Major safety and environmental risks will only increase if Diablo Canyon’s twin reactors continue running past their expiration dates. First, the reactors are sited on a web of earthquake fault lines. A recent New York Times article detailed how similar the fault lines beneath Diablo are to those that caused the recent 7.8 earthquake that has killed roughly 50,000 people in Turkey and Syria combined.
Furthermore, the NRC is proposing to let Diablo Canyon continue operating without environmental review of the significant adverse effects on the marine environment from the plant’s once-through cooling system. PG&E was due to replace the system with cooling towers in 2024 and 2025 but now will be allowed to abandon that effort without an environmental risk evaluation.
The groups that opposed the exemption are considering next steps, including federal court action over the NRC’s clearly unlawful and dangerous decision.
Background: CEC rubber-stamps dangerous plan to keep Diablo running
The decision by the NRC comes just days after the California Energy Commission, or CEC, backed the ill-conceived plan by Gov. Gavin Newsom’s administration, the state legislature and PG&E to keep Diablo Canyon operating.
On February 28, the CEC approved recommendations made by its staff to extend the operating life of the aging plant beyond 2030. In a statement, the CEC claimed the facility needs to continue running to prevent energy supply shortages during extreme weather events.
The plant that rests along the central coast of California in San Luis Obispo supplies less than 9 percent of the state’s electricity, whereas nearly 35 percent comes from renewable sources like solar, wind and hydropower, according to the CEC. At one point last May, the state generated 100 percent of its electricity from renewable sources, demonstrating the enormous gains renewables have made in California’s energy supply.

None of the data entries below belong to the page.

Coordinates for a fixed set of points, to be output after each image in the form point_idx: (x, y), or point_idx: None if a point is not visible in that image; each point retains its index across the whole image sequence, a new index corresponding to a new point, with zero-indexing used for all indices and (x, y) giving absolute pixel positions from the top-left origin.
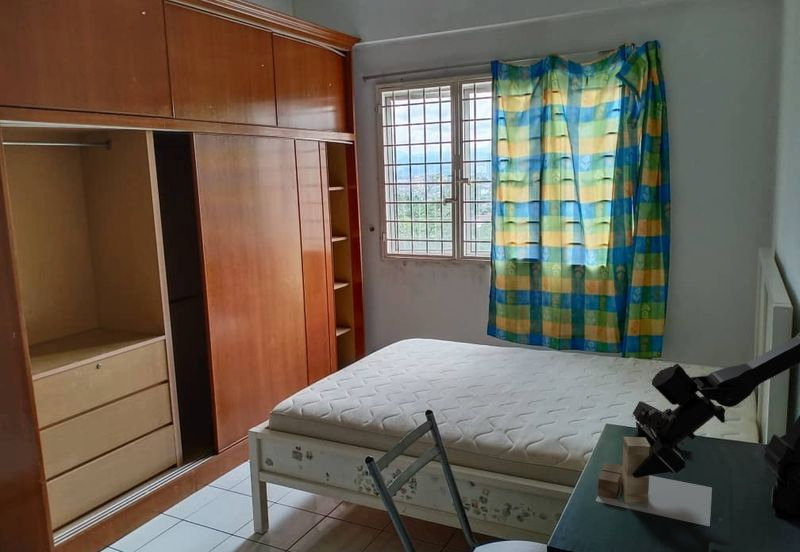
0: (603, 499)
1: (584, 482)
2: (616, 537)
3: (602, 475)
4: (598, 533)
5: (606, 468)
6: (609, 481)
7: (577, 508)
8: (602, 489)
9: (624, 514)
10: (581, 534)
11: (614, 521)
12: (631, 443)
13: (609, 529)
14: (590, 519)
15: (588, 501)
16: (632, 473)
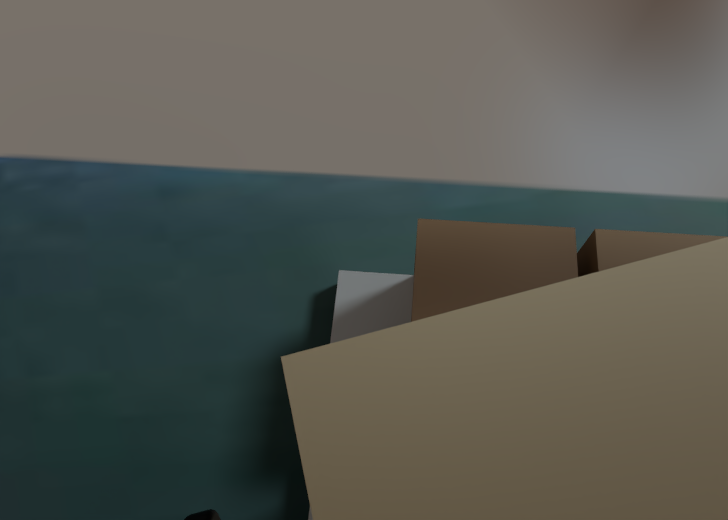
0: (377, 313)
1: (600, 194)
2: (11, 428)
3: (485, 241)
4: (41, 327)
5: (639, 259)
6: (412, 304)
7: (276, 198)
8: (413, 284)
9: (288, 462)
10: (22, 248)
11: (186, 404)
12: (505, 450)
13: (91, 382)
14: (177, 273)
15: (374, 241)
16: (197, 514)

Fearing backlash from voters following last summer’s record heat waves, which raised the specter of rolling blackouts, the state legislature – at Newsom’s urging – reversed the California Public Utilities Commission, or CPUC, 2018 approval of a previous decision by PG&E to shutter both reactors by 2025.
PG&E had reached the shutdown decision in a carefully crafted 2018 settlement with local environmental organizations and labor unions. But the legislature approved Senate Bill 846, which cleared a path to keep the plant operating until at least 2030. It also provided PG&E a $1.4 billion taxpayer-funded loan to cover costs to keep the aging nuclear power facility running.

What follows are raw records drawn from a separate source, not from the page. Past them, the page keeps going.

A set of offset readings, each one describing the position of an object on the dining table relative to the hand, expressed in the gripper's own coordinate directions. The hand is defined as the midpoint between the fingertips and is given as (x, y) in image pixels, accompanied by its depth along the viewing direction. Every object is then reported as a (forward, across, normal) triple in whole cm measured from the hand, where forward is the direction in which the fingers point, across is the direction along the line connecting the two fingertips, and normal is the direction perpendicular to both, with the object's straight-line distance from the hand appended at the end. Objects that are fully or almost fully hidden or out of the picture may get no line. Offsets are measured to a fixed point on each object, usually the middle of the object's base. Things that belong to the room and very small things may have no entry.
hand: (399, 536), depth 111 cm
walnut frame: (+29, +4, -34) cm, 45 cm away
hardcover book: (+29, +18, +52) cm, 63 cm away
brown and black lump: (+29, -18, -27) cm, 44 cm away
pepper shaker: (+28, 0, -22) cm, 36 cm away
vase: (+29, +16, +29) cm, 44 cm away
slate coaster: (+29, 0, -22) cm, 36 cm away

Continued operation of Diablo Canyon is not a given. Under the new law, the CEC is required to determine whether an extension of the plant’s operating license is needed to supply enough energy to the state’s electric grid. The CPUC must agree that it is needed.
In January, the CPUC ordered the opening of a formal proceeding to consider Newsom’s and the legislature’s proposal to extend Diablo Canyon’s life. San Luis Obispo Mothers for Peace has called on the CPUC to hold evidentiary hearings and receive testimony directly from independent experts as to whether it is cost-effective and prudent to keep Diablo open past 2025.
Sabrina Venskus, attorney for San Luis Obispo Mothers for Peace, noted that “there are conspicuous holes in the CEC’s analysis.” Considering the significant safety and environmental risks posed by extending the operating license terms for this aging and earthquake-prone nuclear plant, Venskus asserted that the CEC’s claim that Diablo Canyon is needed past 2024 and 2025 deserves careful, rigorous and transparent review in the upcoming CPUC rulemaking (R.23-01-007). Venskus urged the CPUC not to limit itself to the less rigorous processes of taking written public comments and holding workshops.